PROVIDED ENTRIES:

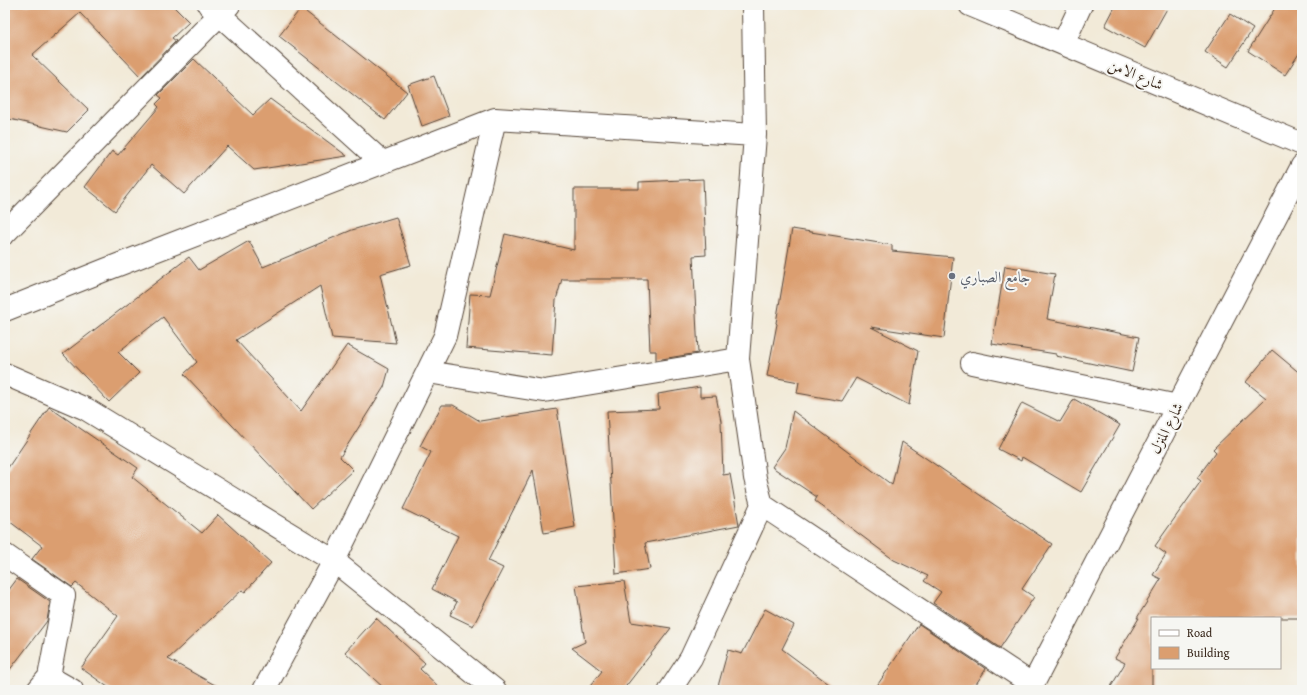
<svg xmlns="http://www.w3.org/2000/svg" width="1307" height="695" viewBox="0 0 1307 695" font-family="'Gentium Book Plus',Amiri,serif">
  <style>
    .building { fill: #db9e6f }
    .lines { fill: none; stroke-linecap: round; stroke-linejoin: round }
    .street-casing { stroke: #56473a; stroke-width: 24 }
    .secondary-casing { stroke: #56473a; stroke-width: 24 }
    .street { stroke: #fff; stroke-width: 22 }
    .secondary { stroke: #fff; stroke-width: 22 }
    .worship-dot { fill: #6b7280; stroke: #f6f6f2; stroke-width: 1.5 }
    .labels { text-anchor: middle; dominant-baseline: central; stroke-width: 4; stroke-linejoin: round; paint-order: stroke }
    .street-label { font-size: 15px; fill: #3b2a1e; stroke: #f6f6f2 }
    .worship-label { font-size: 15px; fill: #5b616d; stroke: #f6f6f2; text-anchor: start }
  </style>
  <rect width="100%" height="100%" fill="#f6f6f2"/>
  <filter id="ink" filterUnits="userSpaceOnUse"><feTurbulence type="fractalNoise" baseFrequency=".025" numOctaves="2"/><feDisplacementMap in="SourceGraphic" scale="8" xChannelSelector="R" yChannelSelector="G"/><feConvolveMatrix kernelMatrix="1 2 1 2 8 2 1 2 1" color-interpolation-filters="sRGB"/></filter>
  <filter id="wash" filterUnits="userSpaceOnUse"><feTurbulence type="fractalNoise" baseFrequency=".012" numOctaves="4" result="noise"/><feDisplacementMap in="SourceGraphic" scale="16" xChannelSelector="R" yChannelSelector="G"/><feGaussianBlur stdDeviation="0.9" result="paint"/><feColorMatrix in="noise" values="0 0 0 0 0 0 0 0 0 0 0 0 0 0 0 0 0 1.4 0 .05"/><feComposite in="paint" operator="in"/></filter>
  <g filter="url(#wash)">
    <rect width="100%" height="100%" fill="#f2ead8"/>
    <g id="blocks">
      <path class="building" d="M 13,5 L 172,5 L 189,22 L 172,38 L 176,41 L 141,77 L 80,13 L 32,55 L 89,110 L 67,132 L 5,118 L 5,12 Z
        M 1116,5 L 1169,5 L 1145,48 L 1105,26 Z
        M 1277,5 L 1302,5 L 1302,49 L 1285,75 L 1248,51 Z
        M 301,8 L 407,92 L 385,120 L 279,36 Z
        M 1230,14 L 1253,29 L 1228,67 L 1205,52 Z
        M 194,59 L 253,115 L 270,99 L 347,156 L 254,170 L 227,146 L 184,194 L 151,165 L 115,211 L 85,187 L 112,151 L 118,155 L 159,107 L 156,104 L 162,98 L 158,95 Z
        M 434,76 L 449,116 L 422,126 L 408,85 Z
        M 703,179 L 706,255 L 693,256 L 698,353 L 656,360 L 656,351 L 650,351 L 647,279 L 562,279 L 556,300 L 552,355 L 466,348 L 470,294 L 490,295 L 505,234 L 574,250 L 574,189 L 639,189 L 639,182 Z
        M 396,217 L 411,265 L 380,274 L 396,343 L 332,338 L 320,286 L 236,340 L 301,411 L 347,345 L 389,369 L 384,387 L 340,457 L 353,470 L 311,509 L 184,374 L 197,362 L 163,317 L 118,352 L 139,373 L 109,402 L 63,354 L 189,257 L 199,270 L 249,241 L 263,267 L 352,230 Z
        M 792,229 L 892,245 L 892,251 L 953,257 L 944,338 L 871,327 L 918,351 L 909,405 L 856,378 L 842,401 L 797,393 L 799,382 L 767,376 L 777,324 L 776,323 Z
        M 1005,266 L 1055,274 L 1047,319 L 1139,337 L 1132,372 L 1056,356 L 1056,354 L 992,344 Z
        M 1272,350 L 1302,375 L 1302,618 L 1152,618 L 1152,690 L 1109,690 L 1125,663 L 1115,658 L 1139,618 L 1137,618 L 1161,579 L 1153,575 L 1166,554 L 1155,546 L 1201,481 L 1197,478 L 1216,452 L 1213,449 L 1266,398 L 1246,382 Z
        M 700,387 L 700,397 L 716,396 L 721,421 L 723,475 L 730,474 L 739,525 L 645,543 L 650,569 L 616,574 L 607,411 L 659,409 L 658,394 Z
        M 1074,399 L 1120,425 L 1081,492 L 1022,457 L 1021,461 L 998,449 L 1022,403 L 1060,422 Z
        M 442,405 L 453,405 L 480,421 L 557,409 L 575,527 L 544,533 L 533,470 L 488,561 L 503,568 L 473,626 L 450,615 L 457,602 L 432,589 L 458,536 L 403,509 L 431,452 L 420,446 Z
        M 49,407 L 138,468 L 132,477 L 202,533 L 218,515 L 271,563 L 245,592 L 242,590 L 168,659 L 224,690 L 112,690 L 81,668 L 118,616 L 76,583 L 72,587 L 32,559 L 42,546 L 5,518 L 5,472 Z
        M 793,411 L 892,485 L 902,442 L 1052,544 L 1022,589 L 1034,597 L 1000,648 L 933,603 L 941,592 L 924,581 L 928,576 L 894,560 L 815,501 L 817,497 L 772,467 L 785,448 Z
        M 17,579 L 50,602 L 47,621 L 5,676 L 5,595 Z
        M 624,581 L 631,622 L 671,628 L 623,690 L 587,690 L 602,671 L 572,648 L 585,642 L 576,586 Z
        M 765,609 L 794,625 L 782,649 L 837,690 L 717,690 L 728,650 L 742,654 Z
        M 376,618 L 425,663 L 420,669 L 442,690 L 386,690 L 345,652 Z
        M 919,624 L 986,669 L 972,690 L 874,690 Z"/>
    </g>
  </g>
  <g filter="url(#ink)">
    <use href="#blocks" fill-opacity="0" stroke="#56473a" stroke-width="1"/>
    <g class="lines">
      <g class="street-casing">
        <path id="street" d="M 209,5 L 382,162
          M 970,5 L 1302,144
          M 1063,44 L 1081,5
          M 5,233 L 229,5
          M 5,310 L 105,270 L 495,119 L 755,135
          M 972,363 L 1178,406
          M 428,372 L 544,391 L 738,359
          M 5,374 L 86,409 L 334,561 L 495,690
          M 762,505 L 1033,685
          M 5,555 L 64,596 L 49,677
          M 38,690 L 49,677 L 72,690
          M 264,690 L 334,561 L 445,336 L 495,119
          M 670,690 L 691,658 L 762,505 L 755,478 L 738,359 L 755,135 L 753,5"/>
      </g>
      <g class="secondary-casing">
        <path id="secondary" d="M 1030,690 L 1302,166"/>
      </g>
      <use href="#street" class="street"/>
      <use href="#secondary" class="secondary"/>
    </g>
  </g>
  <circle class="worship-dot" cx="952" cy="276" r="4"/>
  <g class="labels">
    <g class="street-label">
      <text transform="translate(1136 74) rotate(23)">شارع الامن</text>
      <text transform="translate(1166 428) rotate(-63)">شارع المنزل</text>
    </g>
    <g class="worship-label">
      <text x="960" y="276">جامع الصباري</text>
    </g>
  </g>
  <rect width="1307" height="695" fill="none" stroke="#f6f6f2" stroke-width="20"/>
  <rect x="1151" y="617" width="130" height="52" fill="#f6f6f2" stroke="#aba49d"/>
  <rect x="1159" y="630" width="20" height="6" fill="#ffffff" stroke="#aba49d"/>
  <text x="1187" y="637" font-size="12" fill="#3b2a1e">Road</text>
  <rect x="1159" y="647" width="20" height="12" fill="#db9e6f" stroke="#aba49d"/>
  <text x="1187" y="657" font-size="12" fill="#3b2a1e">Building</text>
</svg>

TRY IT:
Please go through the material and return each line where the word "fractalNoise" appears.

EXERCISE SOLUTION:
  <filter id="ink" filterUnits="userSpaceOnUse"><feTurbulence type="fractalNoise" baseFrequency=".025" numOctaves="2"/><feDisplacementMap in="SourceGraphic" scale="8" xChannelSelector="R" yChannelSelector="G"/><feConvolveMatrix kernelMatrix="1 2 1 2 8 2 1 2 1" color-interpolation-filters="sRGB"/></filter>
  <filter id="wash" filterUnits="userSpaceOnUse"><feTurbulence type="fractalNoise" baseFrequency=".012" numOctaves="4" result="noise"/><feDisplacementMap in="SourceGraphic" scale="16" xChannelSelector="R" yChannelSelector="G"/><feGaussianBlur stdDeviation="0.9" result="paint"/><feColorMatrix in="noise" values="0 0 0 0 0 0 0 0 0 0 0 0 0 0 0 0 0 1.4 0 .05"/><feComposite in="paint" operator="in"/></filter>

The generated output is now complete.